Эта запись никогда не была найдена. Наверное, тот чертов ветер, что дул на рассвете, оторвал ее и, покружив по тесным переулкам и полям, швырнул в озеро. И она пропала.

Выходя из дома, прежде чем скрыться за углом, он обернулся и бросил украдкой взгляд на черные ставни, за которыми в диком бешенстве плясало пламя свечи. Вид его пустой комнаты с красными стенами, освещаемой проклятой свечой, и никого внутри, даже его самого, которого он, однако, все еще видел там, где он был совсем недавно, снова заставил его вздрогнуть под зеленым кителем без пуговиц. Он ускорил шаг, дошел до станции, взял билет, убеждая себя казаться хладнокровным и безмятежным, и без вещей – ни чемодана, ни рюкзака – сел на поезд.
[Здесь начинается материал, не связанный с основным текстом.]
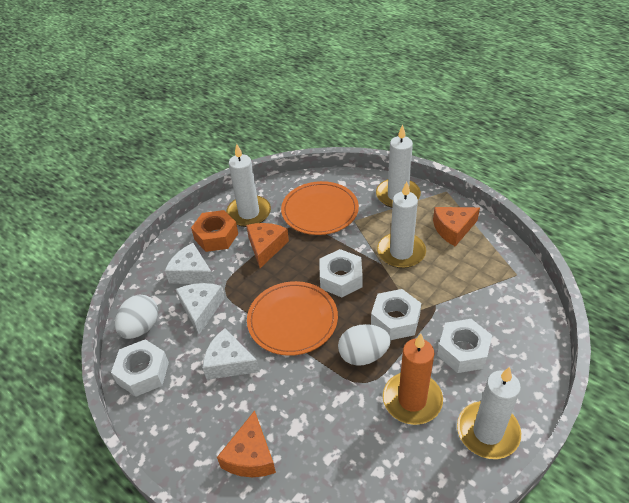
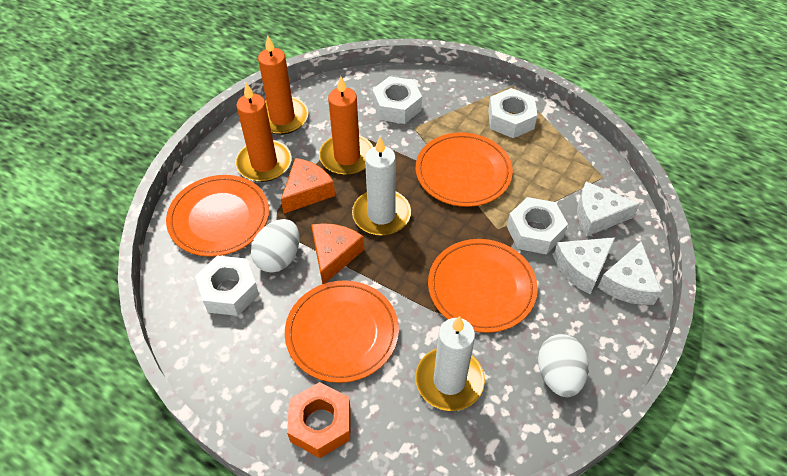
orange candle: 1 -> 3
orange cheese: 3 -> 2
orange plate: 2 -> 4
white candle: 4 -> 2

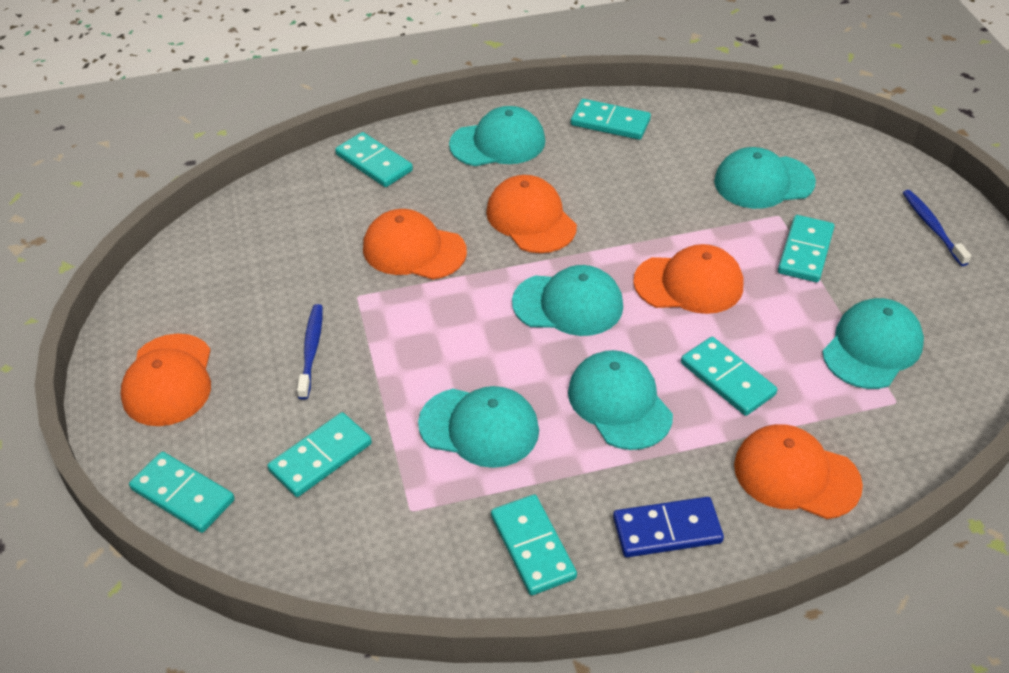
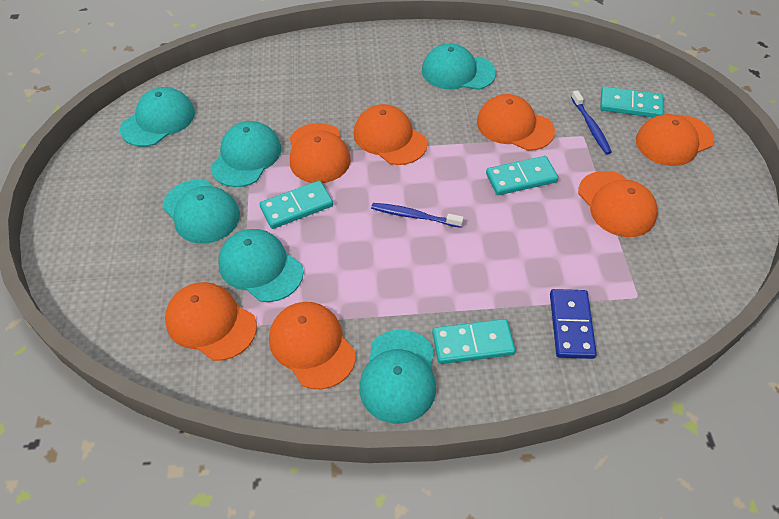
orange cap: 5 -> 7
turquoise domino: 7 -> 4

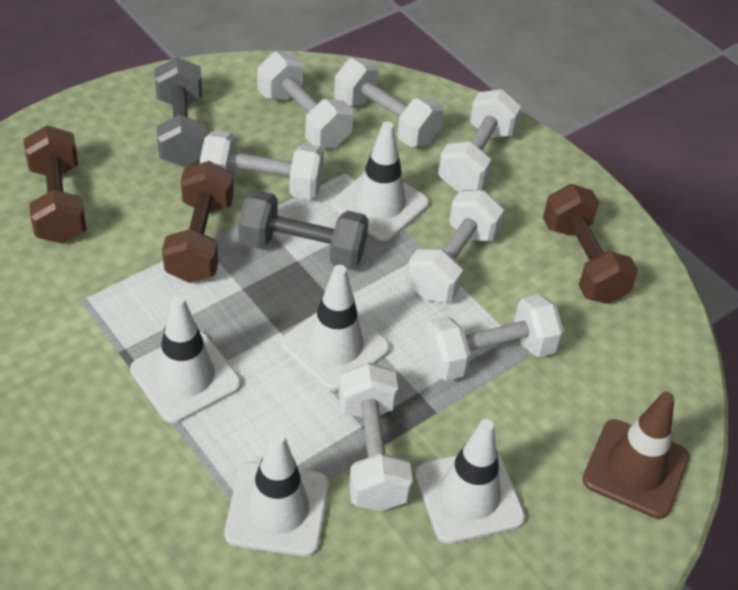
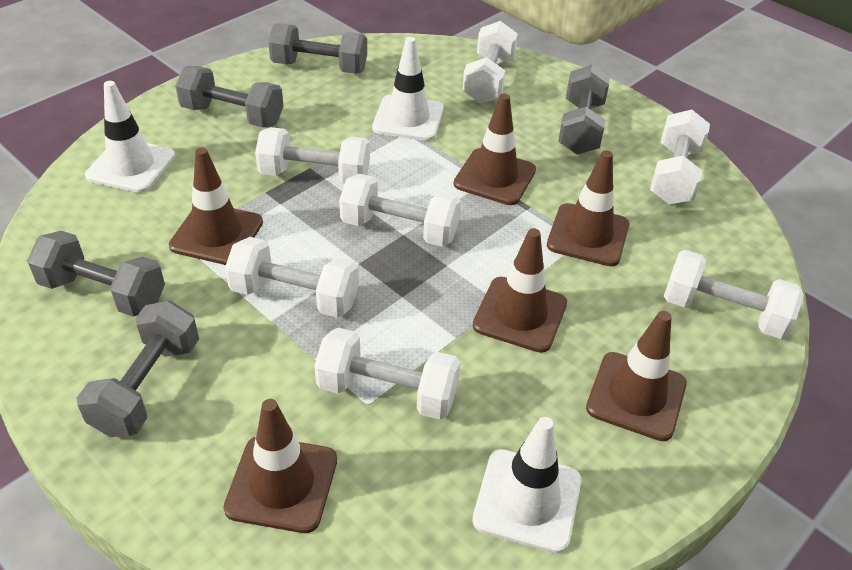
brown dumbbell: 3 -> 0
brown traffic cone: 1 -> 6
grey dumbbell: 2 -> 5
white traffic cone: 5 -> 3

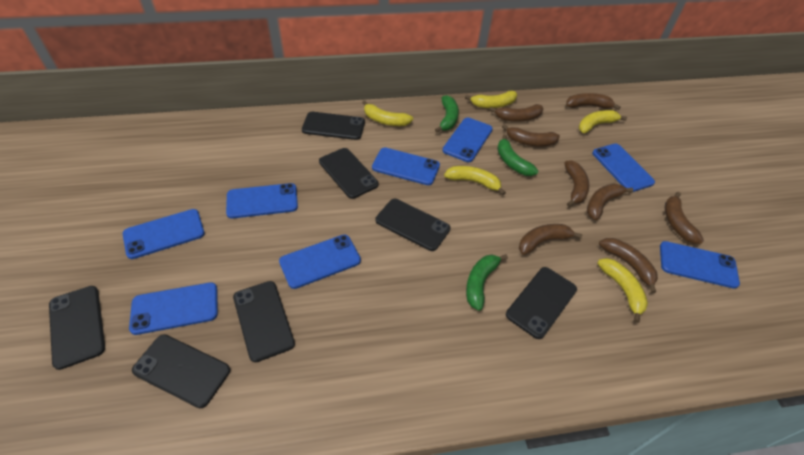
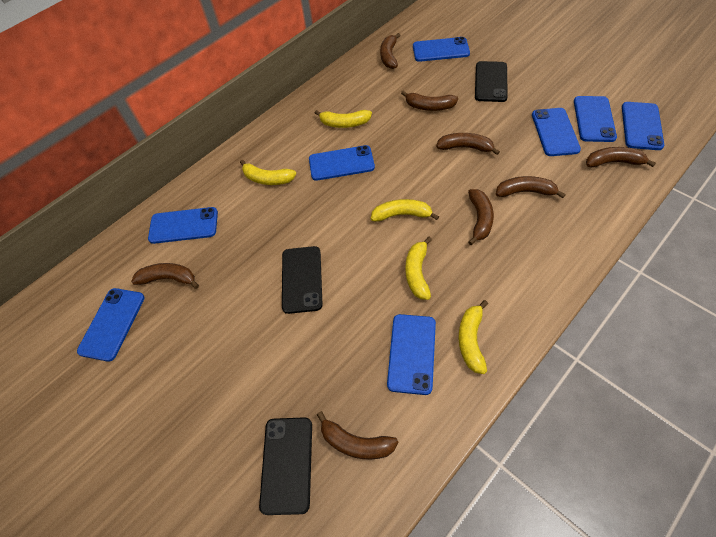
black phone: 7 -> 3
green banana: 3 -> 0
Поездка была дальней и утомительной. Перед ним проплывали пейзажи, погруженные во тьму; дальше, в глубине, едва поблескивали воды небольших озер, однако он видел плывущую свечу на поверхности каждого из них; время от времени со свечи стекала широкая капля, капля растекалась еще шире, падая в воду, и тоже плыла, словно белый цветок.
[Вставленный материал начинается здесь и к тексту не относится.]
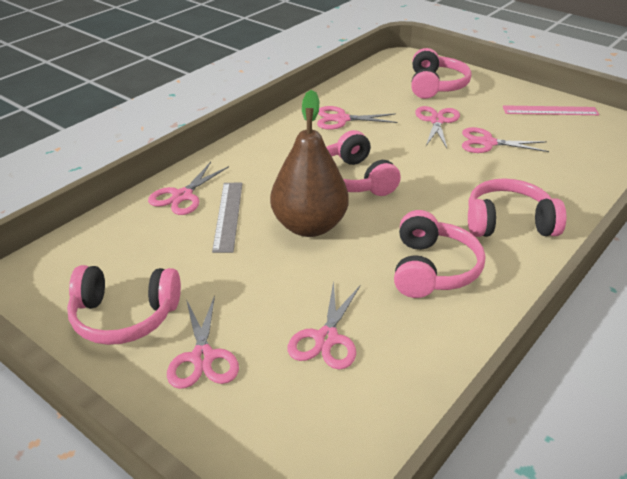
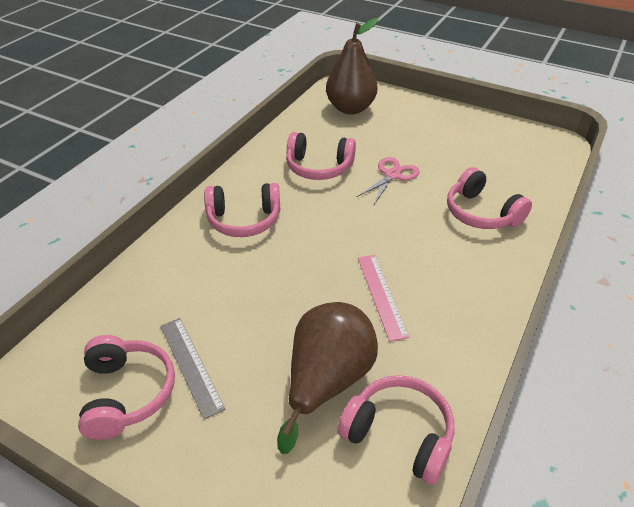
brown pear: 1 -> 2
pink scissors: 6 -> 1

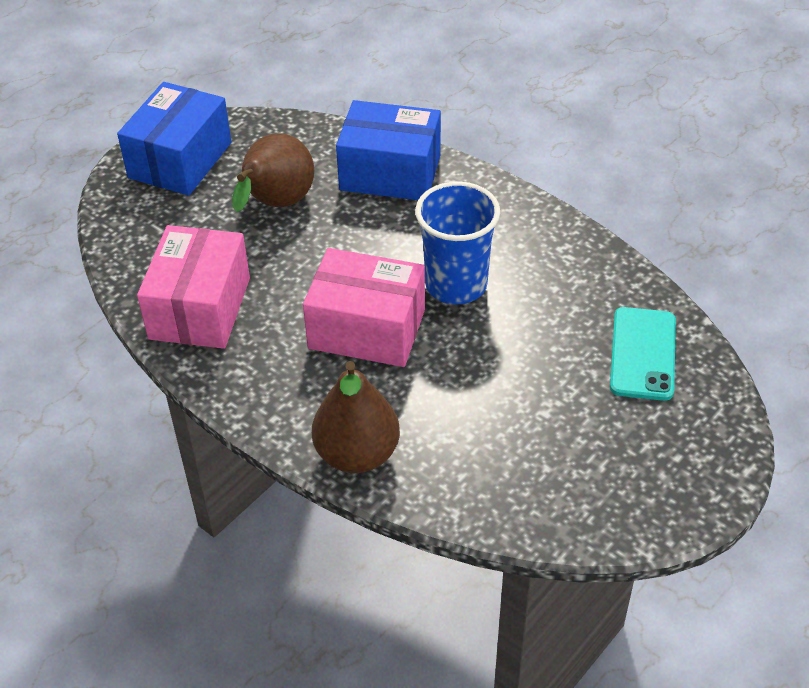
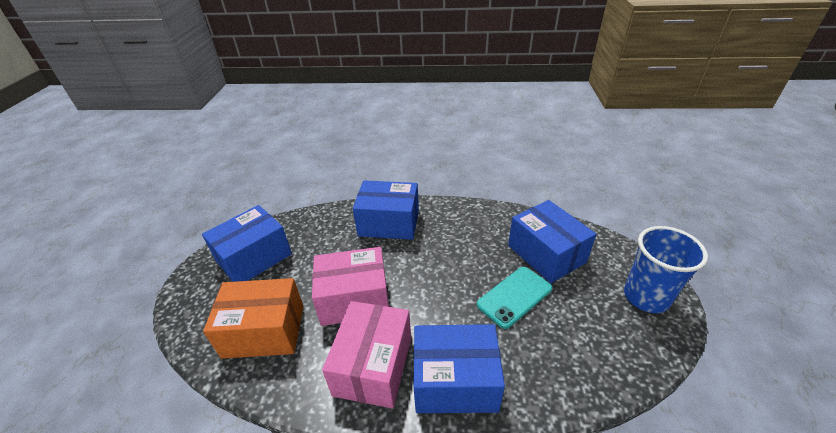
blue box: 2 -> 4
brown pear: 2 -> 0
orange box: 0 -> 1

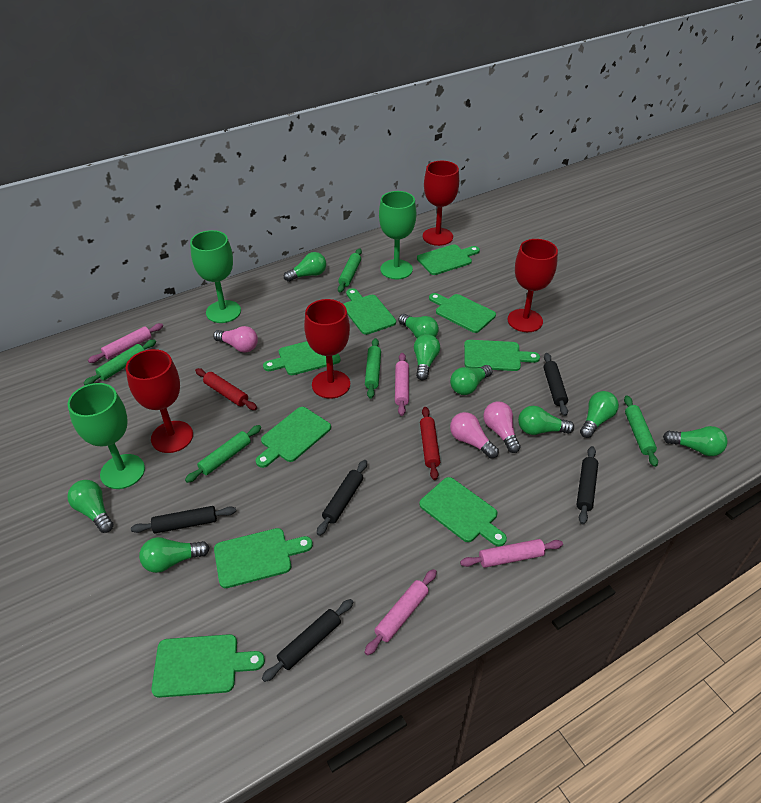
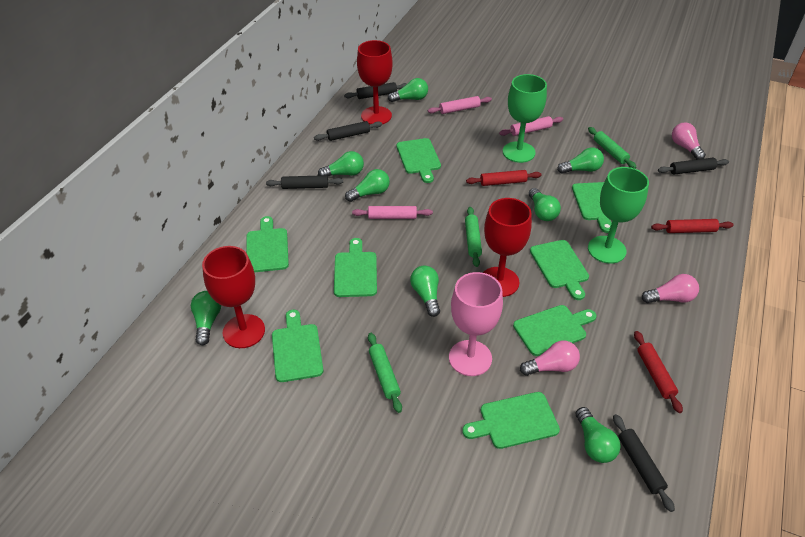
green cutting board: 9 -> 8
green goblet: 3 -> 2
green light bulb: 9 -> 8
green rolling pin: 5 -> 3
pink goblet: 0 -> 1
pink rolling pin: 4 -> 3
red goblet: 4 -> 3
red rolling pin: 2 -> 3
Поезд был старым, многих стекол не было, и в вагоны проникало дыхание ночи. Вместе с ним входили какие-то крошечные женщины, у которых пальчик был замотан белым бинтом. Они секунду показывали на него забинтованным пальцем, не говоря ни слова, затем прятали палец на груди и, затянув шарфы на плечах, снова исчезали так же, как появились. Освещение вагона было слабым, а два его попутчика спали на скамейках, прикрыв ноги и головы черными шкурами. Время от времени они перекатывались с одного края скамейки на другой, как мешки, и шкуры их сползали, открывая желтые голые ноги. Когда холод начинал их пробирать, они просыпались от боли, приоткрывали опухшие веки и тянули покрывала на себя, не обращая на юношу внимания. Он наблюдал за ними со своего места и два-три раза, когда разыгрывалась эта сцена, снова замечал в глубине их глаз мигающее пламя свечи. И когда они закрывали глаза, он ясно видел, что глаза их продолжают светиться изнутри тем же самым желтым светом. Тогда он отводил от них испуганный взгляд и вперивался в брюхо большой рыбы, которую на гвоздь у окна за рот повесил на веревке один из пассажиров, – блестящее брюхо с большими чешуйками начинало постепенно голубеть, и теперь уже синее пламя зажигалось в глубине его. Пот струится по лбу, и он закрывает глаза, чтобы спастись от отвратительного света пламени, который не перестает его преследовать. Наконец они прибыли на конечную станцию – об этом возвестили, жутко заскрипев, колеса поезда и свисток, просвистевший три раза. Для него же конец пути был похож скорее на ужасное начало.